▶ _Requirements_:
**a)** Could you restate the salt-dispensing robot write-up, beginning at the words "I chose this" and stopping after "into mobiile robotics.", with "Chicago" changed to "Minneapolis"?
**b)** Can you condense the paragraph of the salt-dispensing robot write-up that begins "The goal of this project" into a bulleted list that keeps its main facts?
**c)** What would come next in the salt-dispensing robot write-up? Continue it from the point where it stops.

▶ _Selected excerpt_:
◇ ◇ ◇ ◇

Project Objective

The goal of this project is to create a robotic system that can dispense salt in an open space by autonomously mapping the space, planning a path to cover the free area, and navigating through the planned path. This is achieved through the use of the Clearpath Jackal robot with a Velodyne VLP16 3D lidar scanner. I used a custom planner integrated with RTABmap and the Nav2 stack in ROS2 Humble to command the robot. This project uses custom ROS2 nodes written in Python 3 and C++

I chose this task as my individual winter project because I want to solve common problems that many people face while pursuing my passion for mobile robots. Walkway safety is a huge concern for anyone who lives in cold and icy places, and automating this process allows users to mitigate risk of falling and frostbite from the weather. While Chicago presented a warmer than usual winter, I still value this project both for the problem statement and for the opportunity to dive deep into mobiile robotics.

Main Hardware Components

  • Clearpath Jackal Robot running ROS2 Humble on Ubuntu 22.04
  • Velodyne VLP16 3D lidar
  • Custom Hitch Mechanism
  • Linksys E8450 Router with OpenWRT firmware 23.05
  • User Laptop (also running ROS2 Humble on Ubuntu 22.04)

◇ ◇ ◇ ◇

▶ _Stored records_:
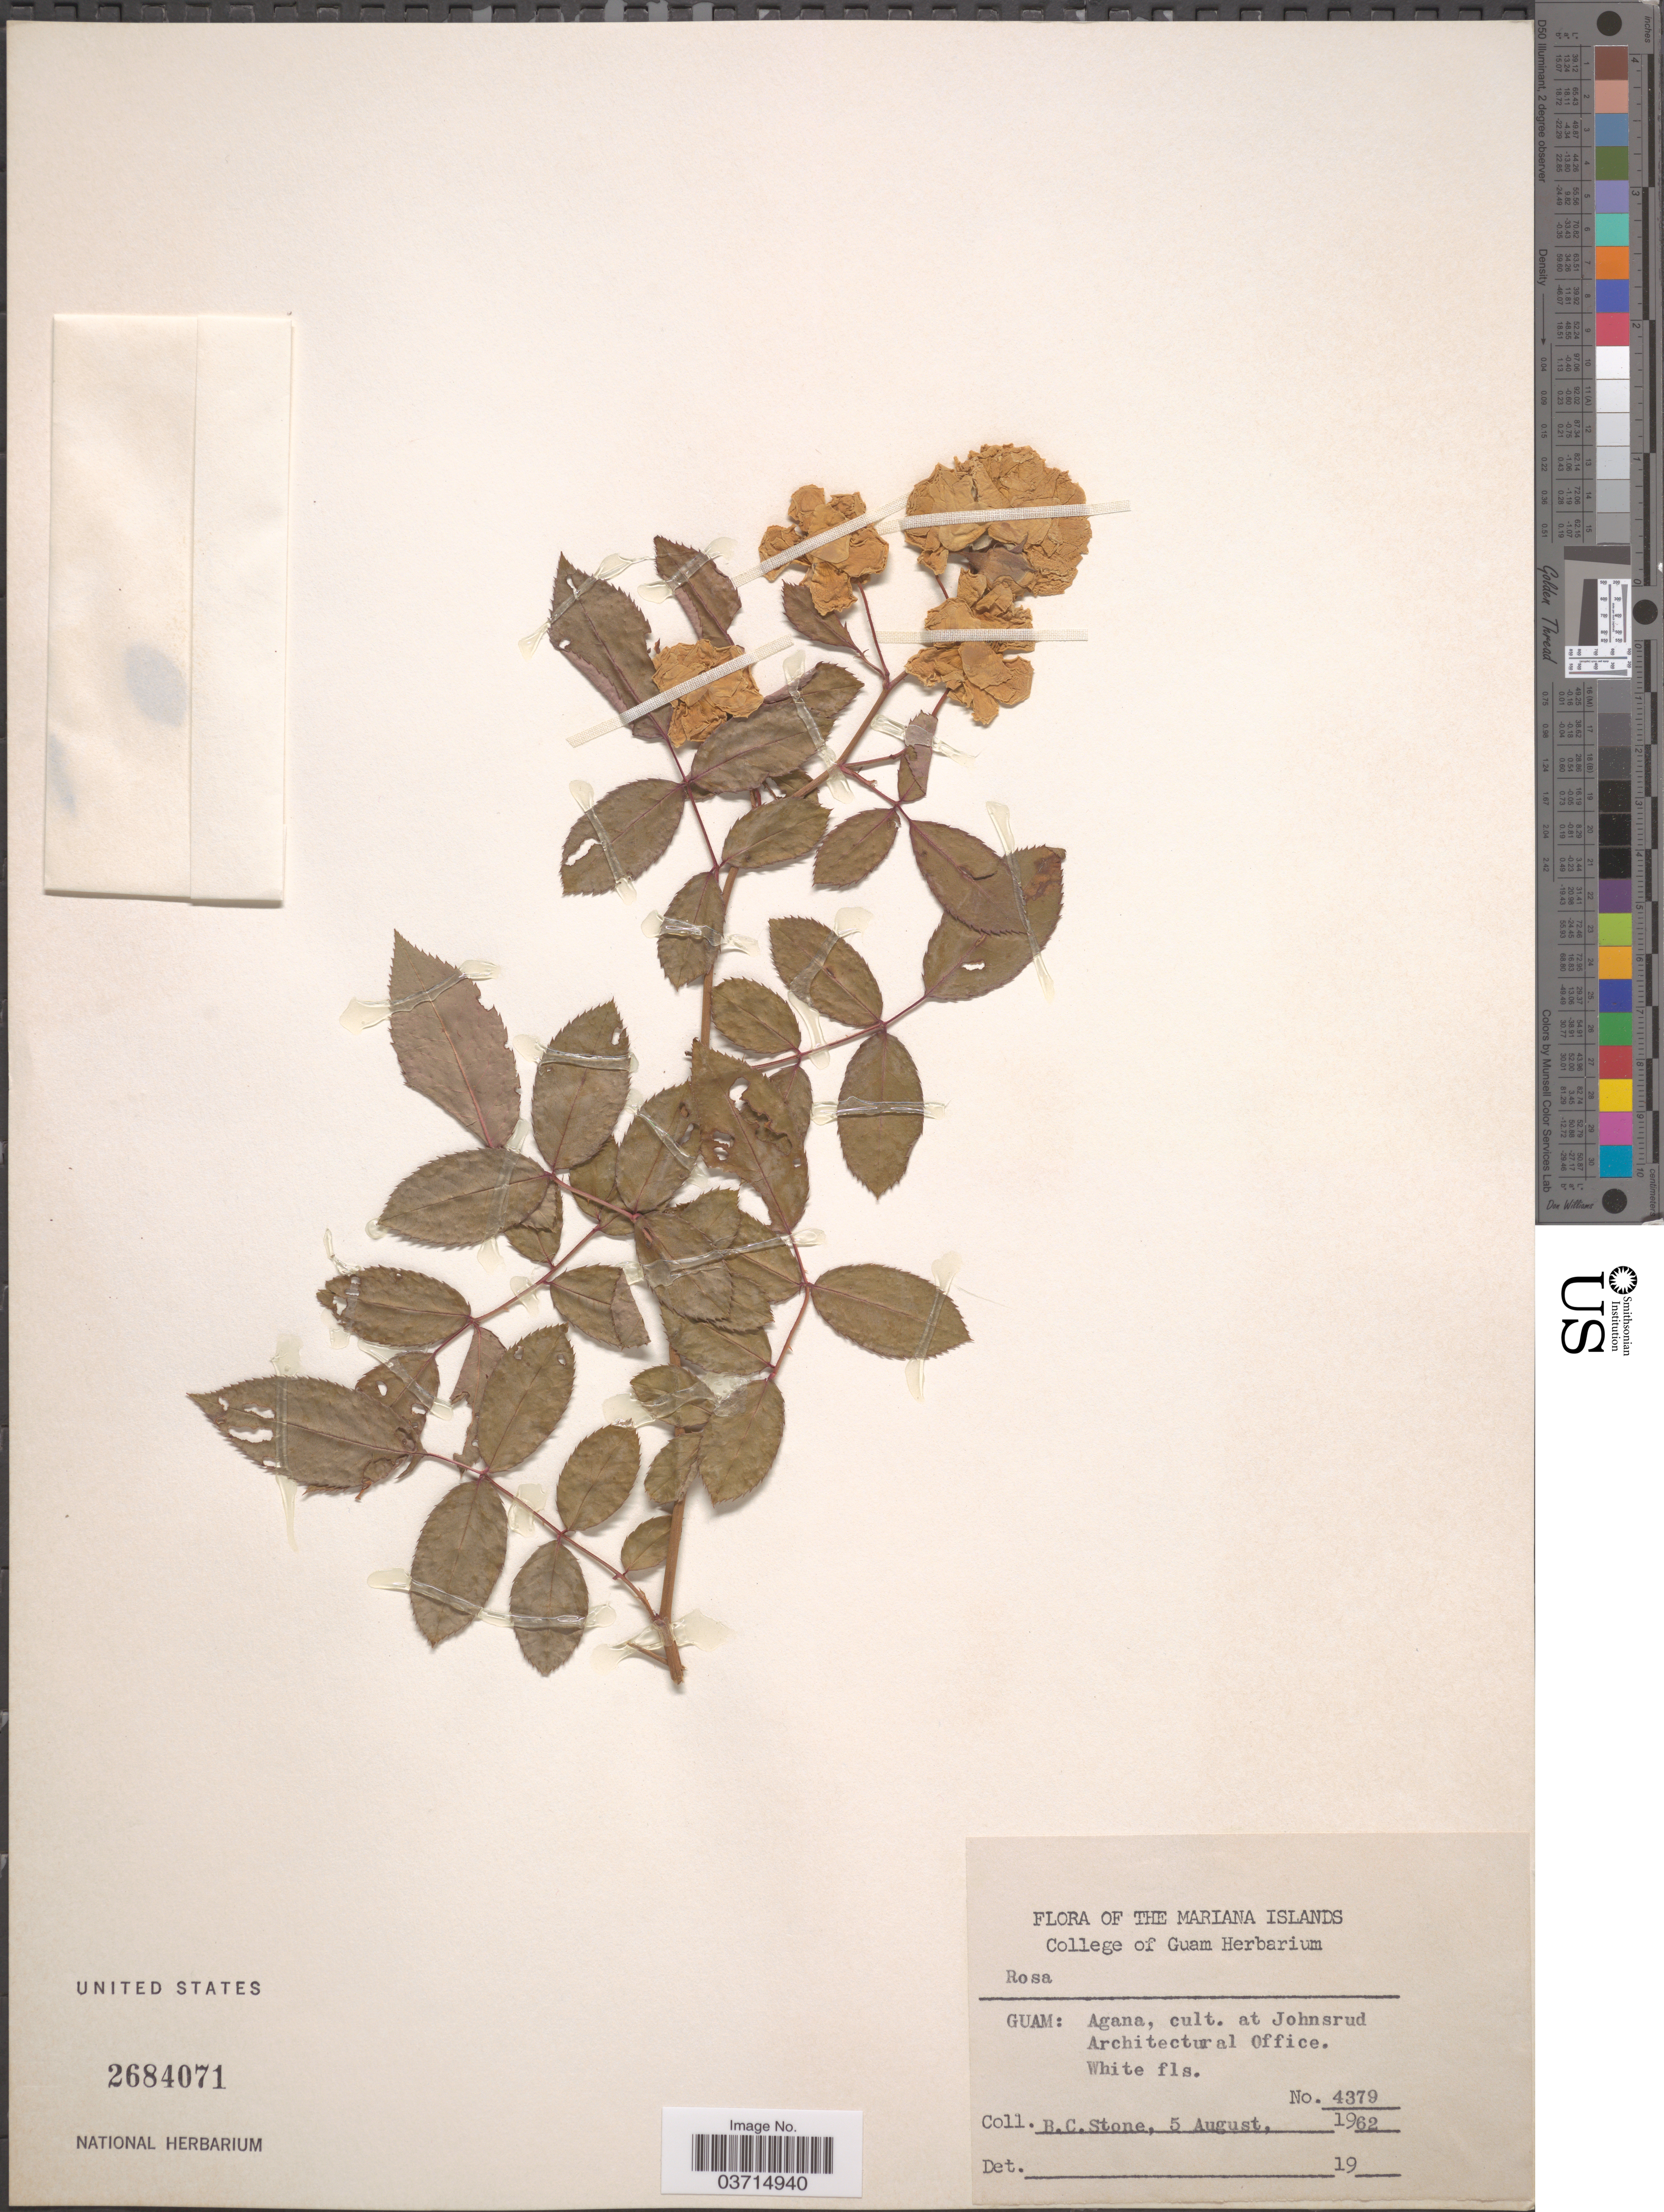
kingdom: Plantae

◇ ◇ ◇ ◇

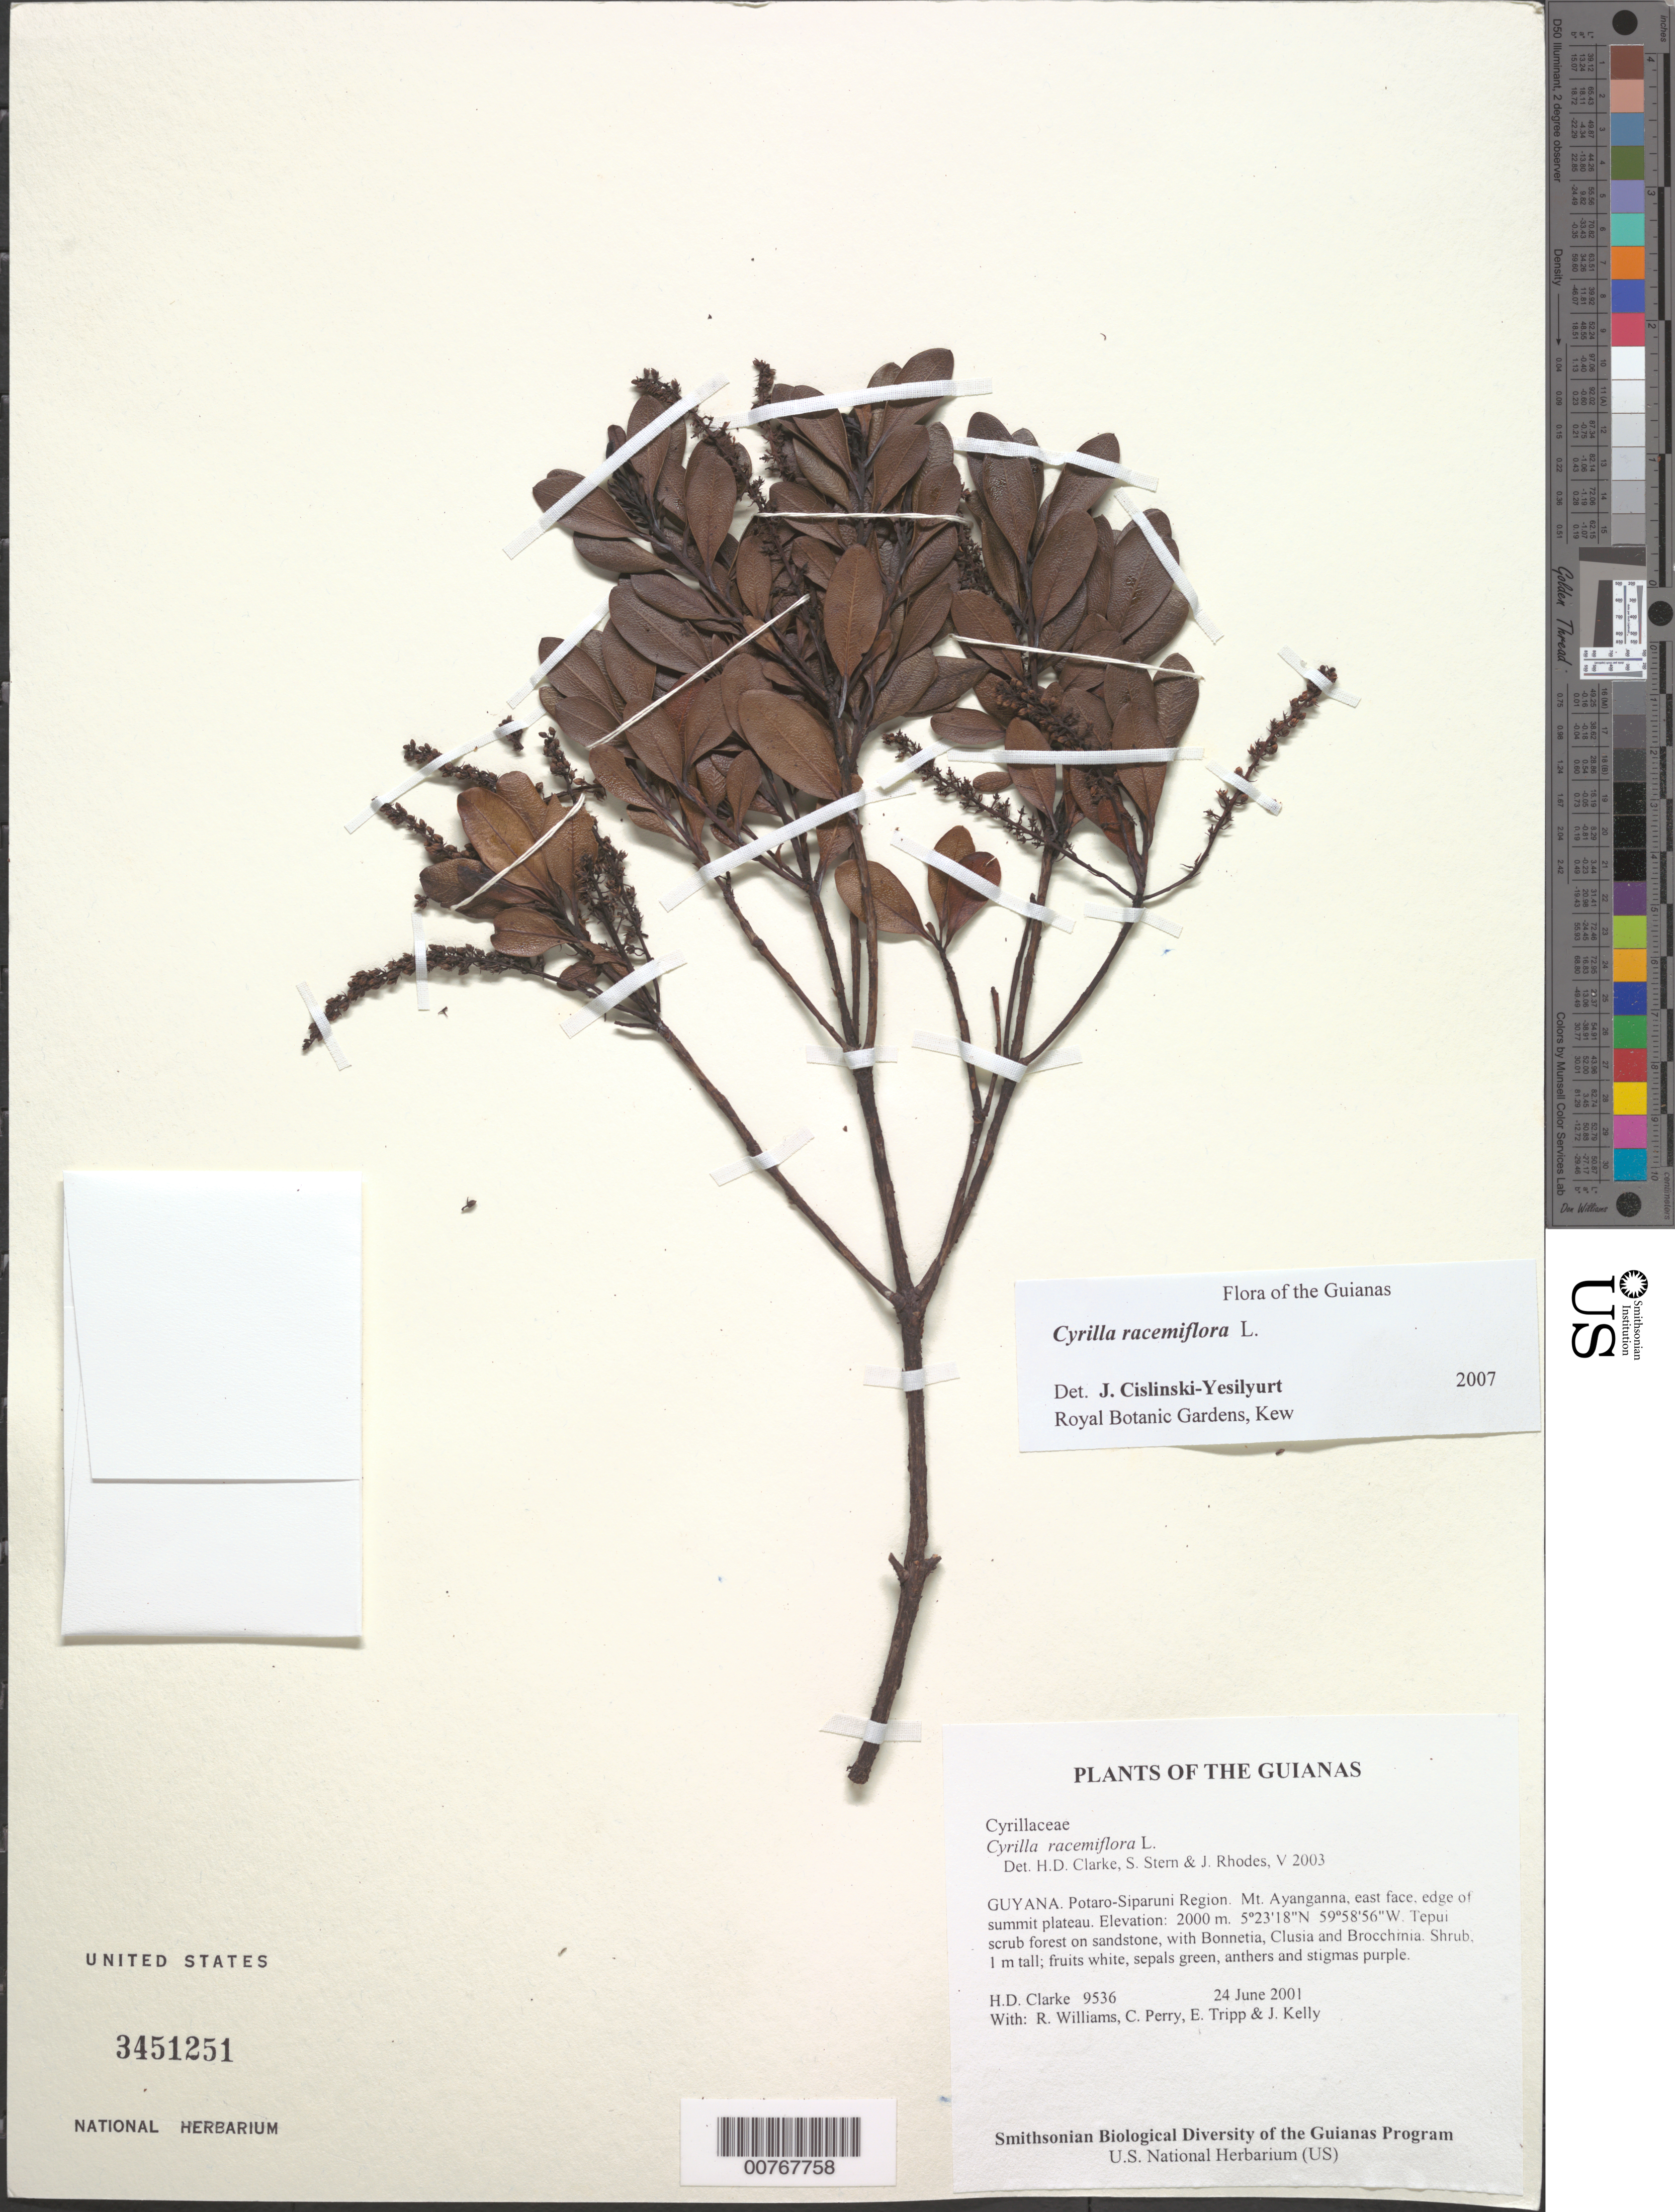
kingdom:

◇ ◇ ◇ ◇

▶ _Results for each task_:
**a)**
I chose this task as my individual winter project because I want to solve common problems that many people face while pursuing my passion for mobile robots. Walkway safety is a huge concern for anyone who lives in cold and icy places, and automating this process allows users to mitigate risk of falling and frostbite from the weather. While Minneapolis presented a warmer than usual winter, I still value this project both for the problem statement and for the opportunity to dive deep into mobiile robotics.

**b)**
- Goal: a robotic system that dispenses salt in an open space by autonomously mapping it, planning a path to cover the free area, and following that path
- Platform: Clearpath Jackal robot with a Velodyne VLP16 3D lidar scanner
- Control: a custom planner integrated with RTABmap and the Nav2 stack in ROS2 Humble
- Software: custom ROS2 nodes written in Python 3 and C++

**c)**
  • AGRI-FAB Tow Broadcast Spreader Trailer


Main Software Components

  • RTABmap package (with dependencies)
  • Nav2 Stack
  • Custom Planner ROS2 Node (written in python)
  • Custom Waypoint Navigation Node (written in C++)

High Level Overview

The below diagram describes the information flow of this system. This shows the general information flow between the Jackal robot, the Nav2 stack, the RTABmap stack, and the nodes I created for this project. The green node stacks refer to sets of nodes that are dependent on each other and are from the same or related packages. control_loop

To use this robot, the user first creates a map of the area using RTABmap on the robot. By driving the robot through teleoperation, the robot can use the Velodyne VLP16 lidar to create an occupancy grid describing the area of interest.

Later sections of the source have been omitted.